EXERCISE AIM>
Search the records for the word "uuid" and copy each line in which it appears.

Extracted data entries:
────────────────────
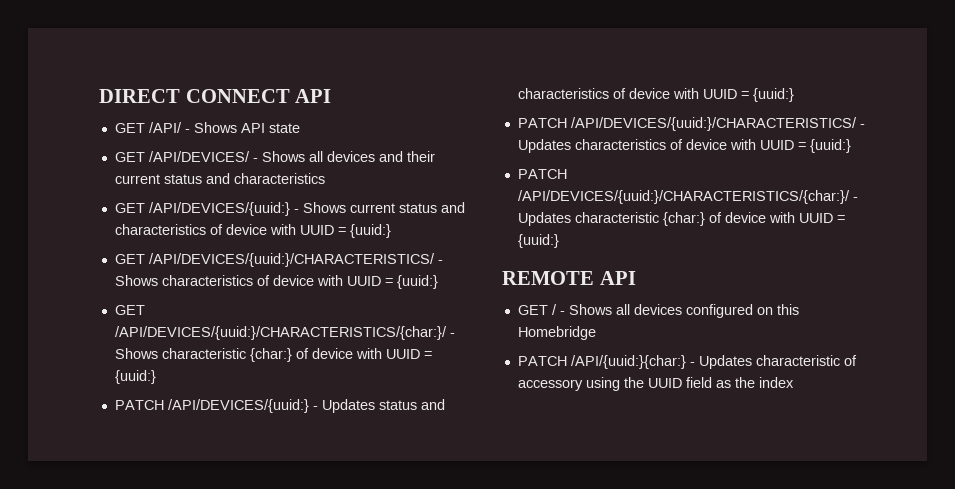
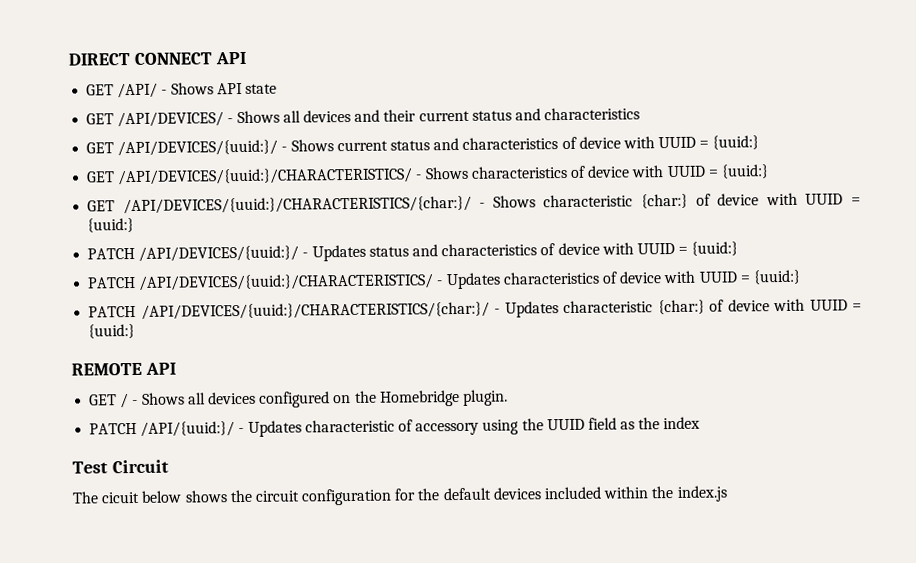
[148,202,290,216] /API/DEVICES/{uuid:} -> [117,139,279,157] /API/DEVICES/{uuid:}/
[167,399,309,413] /API/DEVICES/{uuid:} -> [138,245,300,262] /API/DEVICES/{uuid:}/
[776,304,799,315] this -> [354,390,377,403] the
[517,355,686,369] // PATCH /API/{uuid:}{char:} -> [462,389,508,406] [89,421,236,437] plugin. // PATCH /API/{uuid:}/
(794, 382) none -> [72,459,169,474] [72,485,728,506] // Test Circuit // The cicuit below shows the circuit configuration for the default devices included within the index.js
────────────────────
RESULT OF THE EXERCISE>
[148,202,290,216] /API/DEVICES/{uuid:} -> [117,139,279,157] /API/DEVICES/{uuid:}/
[167,399,309,413] /API/DEVICES/{uuid:} -> [138,245,300,262] /API/DEVICES/{uuid:}/
[517,355,686,369] // PATCH /API/{uuid:}{char:} -> [462,389,508,406] [89,421,236,437] plugin. // PATCH /API/{uuid:}/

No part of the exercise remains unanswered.